**Task prompt:** Retype the whole listing that follows, line for line.

------------------------

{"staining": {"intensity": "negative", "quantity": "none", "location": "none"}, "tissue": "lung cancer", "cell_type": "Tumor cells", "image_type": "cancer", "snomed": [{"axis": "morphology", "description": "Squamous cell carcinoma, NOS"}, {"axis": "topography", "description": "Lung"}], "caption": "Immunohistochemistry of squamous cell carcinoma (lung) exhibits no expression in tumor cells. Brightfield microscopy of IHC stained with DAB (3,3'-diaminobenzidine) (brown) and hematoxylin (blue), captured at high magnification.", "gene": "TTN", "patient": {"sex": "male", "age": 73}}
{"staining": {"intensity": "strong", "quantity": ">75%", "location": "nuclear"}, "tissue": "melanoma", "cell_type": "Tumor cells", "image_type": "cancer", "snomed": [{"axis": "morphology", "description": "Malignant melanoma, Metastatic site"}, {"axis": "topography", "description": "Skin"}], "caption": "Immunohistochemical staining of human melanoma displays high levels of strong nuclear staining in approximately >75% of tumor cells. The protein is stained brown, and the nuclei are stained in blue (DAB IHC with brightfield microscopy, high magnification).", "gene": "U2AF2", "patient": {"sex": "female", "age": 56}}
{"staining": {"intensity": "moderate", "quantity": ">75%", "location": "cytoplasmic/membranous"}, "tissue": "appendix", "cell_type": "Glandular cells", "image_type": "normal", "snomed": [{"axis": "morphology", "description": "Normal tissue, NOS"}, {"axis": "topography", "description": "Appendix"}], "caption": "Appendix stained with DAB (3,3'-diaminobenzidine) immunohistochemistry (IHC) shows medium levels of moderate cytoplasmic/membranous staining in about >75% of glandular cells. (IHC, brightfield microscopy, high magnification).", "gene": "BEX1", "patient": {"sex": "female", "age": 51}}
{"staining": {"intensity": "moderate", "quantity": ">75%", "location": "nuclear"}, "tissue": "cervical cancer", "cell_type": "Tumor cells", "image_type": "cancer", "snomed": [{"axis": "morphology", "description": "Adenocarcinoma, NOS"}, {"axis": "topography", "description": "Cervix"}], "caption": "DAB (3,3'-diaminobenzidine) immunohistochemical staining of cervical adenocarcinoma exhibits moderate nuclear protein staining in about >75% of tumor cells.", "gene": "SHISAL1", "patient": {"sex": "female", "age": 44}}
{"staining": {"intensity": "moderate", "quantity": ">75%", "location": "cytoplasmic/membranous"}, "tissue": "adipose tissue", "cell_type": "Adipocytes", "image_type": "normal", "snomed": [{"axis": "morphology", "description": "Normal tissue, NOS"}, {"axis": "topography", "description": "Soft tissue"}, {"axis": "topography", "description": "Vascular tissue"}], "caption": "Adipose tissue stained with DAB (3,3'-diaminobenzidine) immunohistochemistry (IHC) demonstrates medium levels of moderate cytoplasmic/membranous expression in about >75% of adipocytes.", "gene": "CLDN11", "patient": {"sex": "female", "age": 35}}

------------------------

**Response:**
{"staining": {"intensity": "negative", "quantity": "none", "location": "none"}, "tissue": "lung cancer", "cell_type": "Tumor cells", "image_type": "cancer", "snomed": [{"axis": "morphology", "description": "Squamous cell carcinoma, NOS"}, {"axis": "topography", "description": "Lung"}], "caption": "Immunohistochemistry of squamous cell carcinoma (lung) exhibits no expression in tumor cells. Brightfield microscopy of IHC stained with DAB (3,3'-diaminobenzidine) (brown) and hematoxylin (blue), captured at high magnification.", "gene": "TTN", "patient": {"sex": "male", "age": 73}}
{"staining": {"intensity": "strong", "quantity": ">75%", "location": "nuclear"}, "tissue": "melanoma", "cell_type": "Tumor cells", "image_type": "cancer", "snomed": [{"axis": "morphology", "description": "Malignant melanoma, Metastatic site"}, {"axis": "topography", "description": "Skin"}], "caption": "Immunohistochemical staining of human melanoma displays high levels of strong nuclear staining in approximately >75% of tumor cells. The protein is stained brown, and the nuclei are stained in blue (DAB IHC with brightfield microscopy, high magnification).", "gene": "U2AF2", "patient": {"sex": "female", "age": 56}}
{"staining": {"intensity": "moderate", "quantity": ">75%", "location": "cytoplasmic/membranous"}, "tissue": "appendix", "cell_type": "Glandular cells", "image_type": "normal", "snomed": [{"axis": "morphology", "description": "Normal tissue, NOS"}, {"axis": "topography", "description": "Appendix"}], "caption": "Appendix stained with DAB (3,3'-diaminobenzidine) immunohistochemistry (IHC) shows medium levels of moderate cytoplasmic/membranous staining in about >75% of glandular cells. (IHC, brightfield microscopy, high magnification).", "gene": "BEX1", "patient": {"sex": "female", "age": 51}}
{"staining": {"intensity": "moderate", "quantity": ">75%", "location": "nuclear"}, "tissue": "cervical cancer", "cell_type": "Tumor cells", "image_type": "cancer", "snomed": [{"axis": "morphology", "description": "Adenocarcinoma, NOS"}, {"axis": "topography", "description": "Cervix"}], "caption": "DAB (3,3'-diaminobenzidine) immunohistochemical staining of cervical adenocarcinoma exhibits moderate nuclear protein staining in about >75% of tumor cells.", "gene": "SHISAL1", "patient": {"sex": "female", "age": 44}}
{"staining": {"intensity": "moderate", "quantity": ">75%", "location": "cytoplasmic/membranous"}, "tissue": "adipose tissue", "cell_type": "Adipocytes", "image_type": "normal", "snomed": [{"axis": "morphology", "description": "Normal tissue, NOS"}, {"axis": "topography", "description": "Soft tissue"}, {"axis": "topography", "description": "Vascular tissue"}], "caption": "Adipose tissue stained with DAB (3,3'-diaminobenzidine) immunohistochemistry (IHC) demonstrates medium levels of moderate cytoplasmic/membranous expression in about >75% of adipocytes.", "gene": "CLDN11", "patient": {"sex": "female", "age": 35}}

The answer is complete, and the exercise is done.